* _Instructions for the task_: Pull every line that includes the word "индивидуального" out of the data below and copy it.

"""

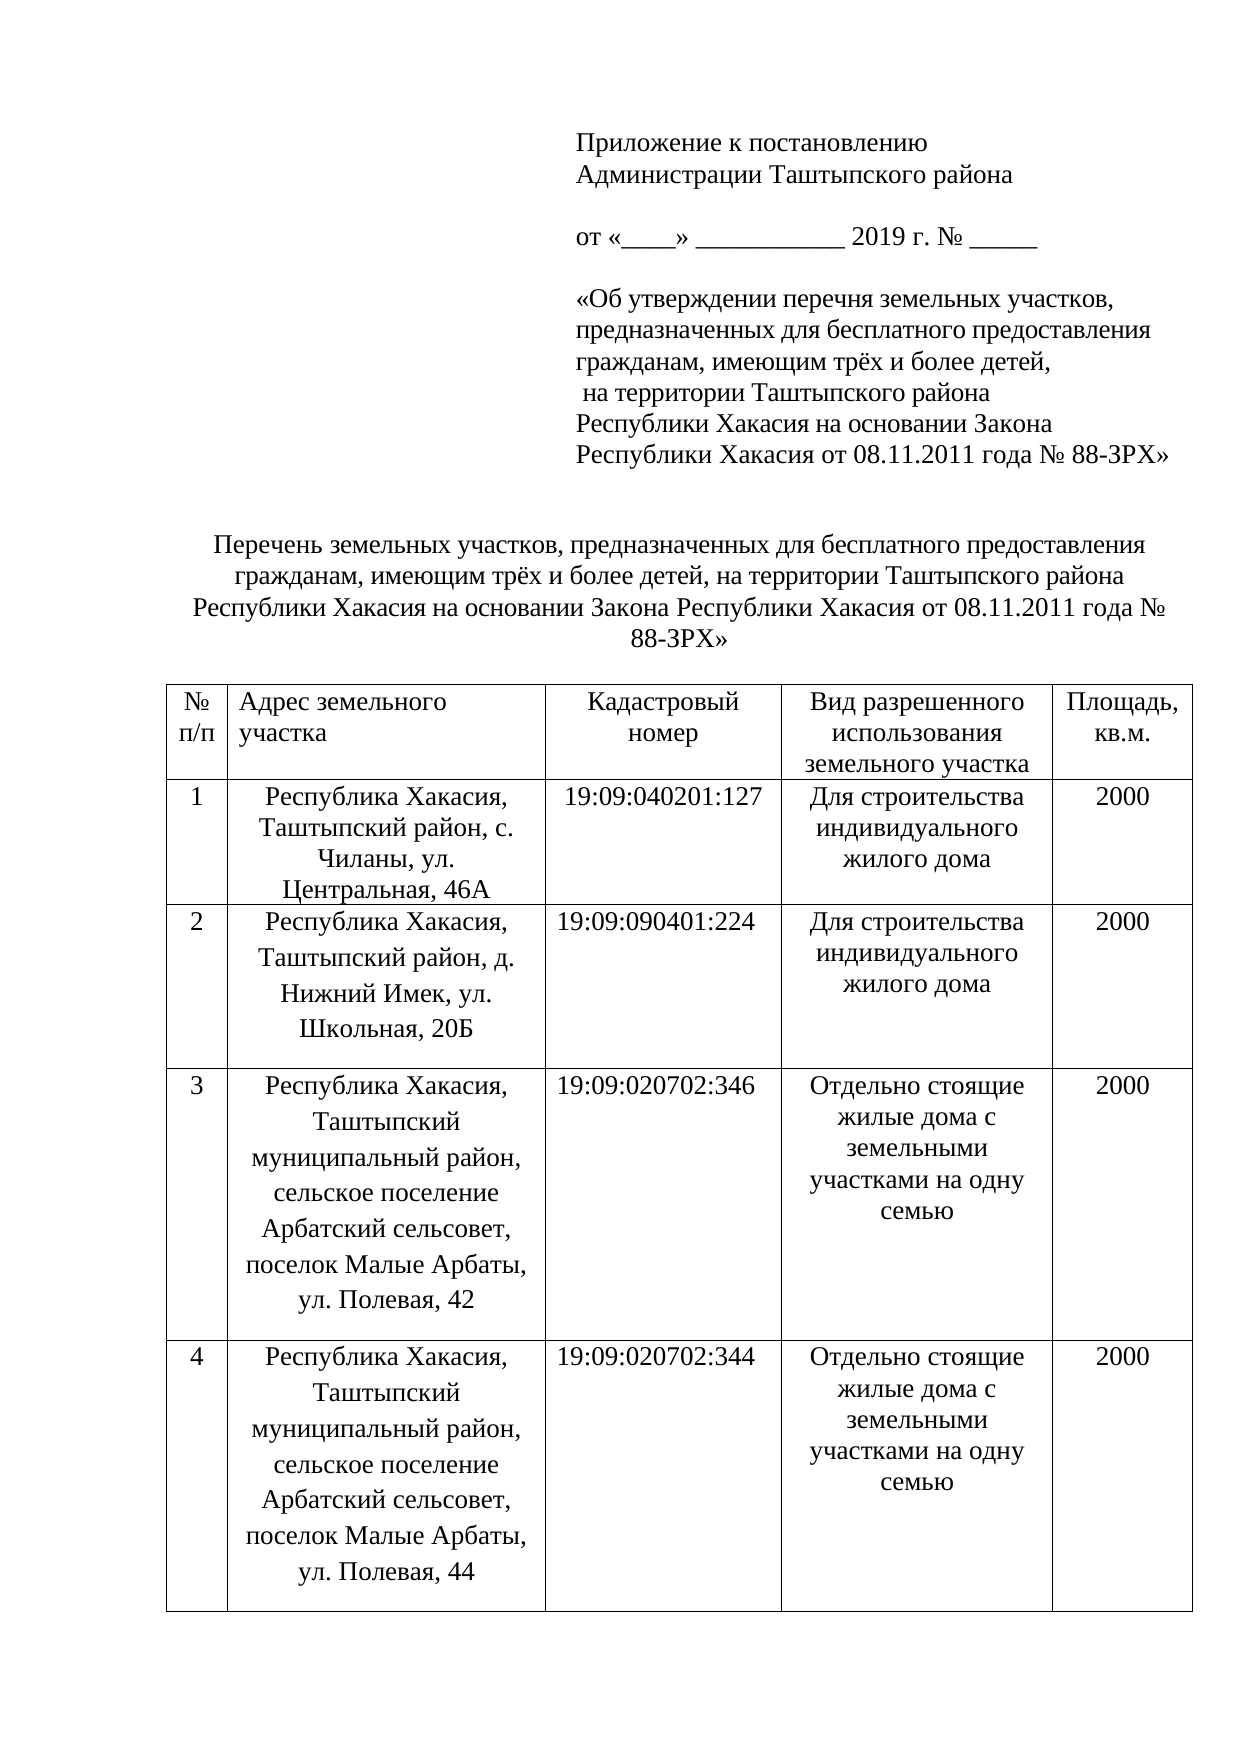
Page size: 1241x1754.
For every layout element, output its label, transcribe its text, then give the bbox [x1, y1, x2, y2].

table_cell Республика Хакасия, Таштыпский район, д. Нижний Имек, ул. Школьная, 20Б [228, 905, 545, 1068]
table_header Вид разрешенного использования земельного участка [782, 685, 1052, 778]
table_cell Администрации Таштыпского района [564, 158, 1181, 189]
table_cell Республика Хакасия, Таштыпский район, с. Чиланы, ул. Центральная, 46А [228, 780, 545, 904]
table_cell 19:09:020702:346 [546, 1069, 781, 1339]
table_header Кадастровый номер [546, 685, 781, 778]
table_cell 2000 [1053, 1069, 1192, 1339]
table_cell 19:09:020702:344 [546, 1341, 781, 1611]
table_cell 2000 [1053, 1341, 1192, 1611]
text Перечень земельных участков, предназначенных для бесплатного предоставления гражданам, имеющим трёх и более детей, на территории Таштыпского района Республики Хакасия на основании Закона Республики Хакасия от 08.11.2011 года № 88-ЗРХ» [177, 528, 1181, 653]
table_cell Отдельно стоящие жилые дома с земельными участками на одну семью [782, 1069, 1052, 1339]
table_header Приложение к постановлению [564, 127, 1181, 158]
table_cell 2000 [1053, 905, 1192, 1068]
table_cell 2000 [1053, 780, 1192, 904]
table_cell «Об утверждении перечня земельных участков, предназначенных для бесплатного предоставления гражданам, имеющим трёх и более детей, на территории Таштыпского района Республики Хакасия на основании Закона Республики Хакасия от 08.11.2011 года № 88-ЗРХ» [564, 282, 1181, 469]
table_header Площадь, кв.м. [1053, 685, 1192, 778]
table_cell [782, 1341, 1052, 1611]
table_cell Для строительства индивидуального жилого дома [782, 780, 1052, 904]
table_cell 3 [167, 1069, 227, 1339]
table_cell 4 [167, 1341, 227, 1611]
table_cell 19:09:040201:127 [546, 780, 781, 904]
table_cell от «____» ___________ 2019 г. № _____ [564, 189, 1181, 282]
table_cell Для строительства индивидуального жилого дома [782, 905, 1052, 1068]
table_header Адрес земельного участка [228, 685, 545, 778]
table_cell 1 [167, 780, 227, 904]
table_header № п/п [167, 685, 227, 778]
table_cell 2 [167, 905, 227, 1068]
table_cell 19:09:090401:224 [546, 905, 781, 1068]
table_cell Республика Хакасия, Таштыпский муниципальный район, сельское поселение Арбатский сельсовет, поселок Малые Арбаты, ул. Полевая, 42 [228, 1069, 545, 1339]
table_cell Республика Хакасия, Таштыпский муниципальный район, сельское поселение Арбатский сельсовет, поселок Малые Арбаты, ул. Полевая, 44 [228, 1341, 545, 1611]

"""

* _Answer to this task_:
table_cell Для строительства индивидуального жилого дома [782, 780, 1052, 904]
table_cell Для строительства индивидуального жилого дома [782, 905, 1052, 1068]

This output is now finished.